All das diente nicht nur der Repräsentation. Ludwig II., der neben Rokoko, Mittelalter und europäischen Sage nun auch den Orient als Inspirationsquelle für seine Märchenwelt entdeckt hatte, soll in seinem Schlosspark auch seine Freizeit verbracht haben. Was sich dabei im Inneren des „Maurischen Kiosk“ abgespielt hat, würde bei Bekanntwerden wohl für heutige Bayerische Ministerpräsidenten als Rücktrittsgrund ausreichen: Im psychedelisch anmutenden Licht der bunten Glasfenster rauchte der König Wasserpfeife und ließ sich von als Muslimen verkleideten Dienern Datteltörtchen zur Ananasbowle reichen.

Die orientalischen Pläne des Märchenkönigs gingen so gar noch weiter. Westlich des Linderhofs hatte Ludwig II. eine ganze Schlossanlage im Orient-Look geplant: inklusive byzantinischem Palast mitsamt authentischem Hofzeremoniell. Die Umsetzung scheiterte allerdings an der immer leerer werdenden Staatskasse. Stattdessen schlug Ludwig II. noch einmal bei einer Weltausstellung zu. 1878 kaufte er in Paris das „Marokkanische Haus“. Das ebenfalls prunkvoll ein­gerichtete Gebäude steht heute nur rund 500 Meter vom „Maurischen Kiosk“ entfernt.
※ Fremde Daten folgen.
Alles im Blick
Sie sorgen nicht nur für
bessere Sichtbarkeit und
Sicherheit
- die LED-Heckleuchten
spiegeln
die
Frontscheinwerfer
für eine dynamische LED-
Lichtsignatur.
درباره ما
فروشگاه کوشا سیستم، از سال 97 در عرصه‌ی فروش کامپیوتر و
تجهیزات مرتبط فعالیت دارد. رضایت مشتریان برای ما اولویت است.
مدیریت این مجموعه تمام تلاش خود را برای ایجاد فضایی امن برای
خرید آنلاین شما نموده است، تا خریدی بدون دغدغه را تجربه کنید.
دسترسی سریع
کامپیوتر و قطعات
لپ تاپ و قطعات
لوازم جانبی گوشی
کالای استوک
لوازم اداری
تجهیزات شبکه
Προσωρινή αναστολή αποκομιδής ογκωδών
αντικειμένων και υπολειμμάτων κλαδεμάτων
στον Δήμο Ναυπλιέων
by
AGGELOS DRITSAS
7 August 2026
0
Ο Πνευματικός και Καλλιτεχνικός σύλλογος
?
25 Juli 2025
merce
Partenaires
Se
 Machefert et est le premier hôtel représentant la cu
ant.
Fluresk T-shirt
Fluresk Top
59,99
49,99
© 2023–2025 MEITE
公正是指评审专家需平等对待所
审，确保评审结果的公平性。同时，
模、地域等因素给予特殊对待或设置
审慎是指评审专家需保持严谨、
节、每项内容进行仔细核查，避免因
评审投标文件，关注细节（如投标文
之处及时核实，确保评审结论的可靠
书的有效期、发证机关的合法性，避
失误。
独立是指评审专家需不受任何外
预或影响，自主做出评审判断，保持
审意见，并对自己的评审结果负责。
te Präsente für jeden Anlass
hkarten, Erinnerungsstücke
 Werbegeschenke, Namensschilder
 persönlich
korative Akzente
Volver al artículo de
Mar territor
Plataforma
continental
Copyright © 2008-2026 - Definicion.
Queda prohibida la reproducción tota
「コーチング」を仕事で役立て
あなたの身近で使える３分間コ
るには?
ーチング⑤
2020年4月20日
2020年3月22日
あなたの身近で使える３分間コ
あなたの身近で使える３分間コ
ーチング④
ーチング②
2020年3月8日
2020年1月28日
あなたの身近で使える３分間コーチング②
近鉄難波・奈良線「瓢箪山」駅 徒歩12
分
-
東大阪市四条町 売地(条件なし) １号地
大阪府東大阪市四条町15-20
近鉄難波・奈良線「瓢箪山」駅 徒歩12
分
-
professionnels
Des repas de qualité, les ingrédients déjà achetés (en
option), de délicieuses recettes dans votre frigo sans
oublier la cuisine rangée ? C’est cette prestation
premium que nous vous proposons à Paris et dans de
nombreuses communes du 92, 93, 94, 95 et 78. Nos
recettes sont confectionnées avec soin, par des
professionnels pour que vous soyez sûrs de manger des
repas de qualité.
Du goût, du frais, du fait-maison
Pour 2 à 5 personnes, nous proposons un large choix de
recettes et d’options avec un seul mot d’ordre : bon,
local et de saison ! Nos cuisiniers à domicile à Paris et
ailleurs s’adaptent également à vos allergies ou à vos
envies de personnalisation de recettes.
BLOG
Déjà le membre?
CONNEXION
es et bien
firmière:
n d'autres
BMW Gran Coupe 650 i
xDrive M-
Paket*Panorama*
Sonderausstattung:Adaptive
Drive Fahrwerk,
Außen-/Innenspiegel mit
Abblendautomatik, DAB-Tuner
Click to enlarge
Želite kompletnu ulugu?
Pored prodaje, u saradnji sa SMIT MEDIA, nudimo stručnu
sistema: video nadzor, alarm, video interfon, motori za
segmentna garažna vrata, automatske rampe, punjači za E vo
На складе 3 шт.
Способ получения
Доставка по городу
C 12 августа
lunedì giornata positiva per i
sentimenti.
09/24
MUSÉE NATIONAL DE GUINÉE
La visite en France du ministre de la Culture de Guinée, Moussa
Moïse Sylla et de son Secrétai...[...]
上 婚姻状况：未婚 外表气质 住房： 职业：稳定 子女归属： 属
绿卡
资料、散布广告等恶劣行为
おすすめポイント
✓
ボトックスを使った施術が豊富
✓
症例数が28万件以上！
Zum pseudo-islamischen Erbe Ludwig II. gehört außerdem das Königsschloss auf dem Schachen. Das in den Jahren 1869 bis 1872 errichtete Gebäude nahe Garmisch-Patenkirchen ist einer Residenz des osmanischen Sultans Selim III. nachempfunden. Die von außen eher unscheinbare Berghütte beheimatet im Obergeschoss einen pompösen „Türkischen Saal“ mitsamt teurer Teppiche, bestickter Diwane, bunter Glasfenster und vergoldeter Wände. In der Einsamkeit der Ostalpen konnte Ludwig II. seinen Orient-Spleen noch ungehemmter ausleben. Luise von Kobell, Biographin von Ludwig II., schrieb zu jener Zeit:

„Hier saß in türkischer Tracht Ludwig II. lesend, während der Tross seiner Dienerschaft als Moslems verkleidet, auf ­Teppichen und Kissen herumlagerte, Tabak rauchend und Mokka schlürfend, wie der königliche Herr es befohlen hatte, der dann häufig überlegen lächelnd die Blicke über den Rand seines Buches hinweg auf die stilvolle Gruppe schweifen ließ. Dabei dufteten Räucherpfannen und wurden große Pfauenfächer durch die Luft geschwenkt, um die Illusion noch täuschender zu machen.“

Für heutige Politiker Bayerns wäre so ein Verhalten freilich undenkbar. Oder? Nicht ganz. Mit Pressebegleitung nahm der inoffizielle Nachfolger Ludwig II., Bayerns Ministerpräsident Markus Söder, vor vier Jahren auch schon mal im „Maurischen Kiosk“ Platz. Gegenüber Journalisten outete er sich bei der Gelegenheit als „Fan des Märchenkönigs“. Vielleicht erleben wir ja doch noch eine Moschee als bayerischen Beitrag zur Weltausstellung, wenn die Expo im kommenden Jahr in den Vereinigten Arabischen Emiraten stattfindet.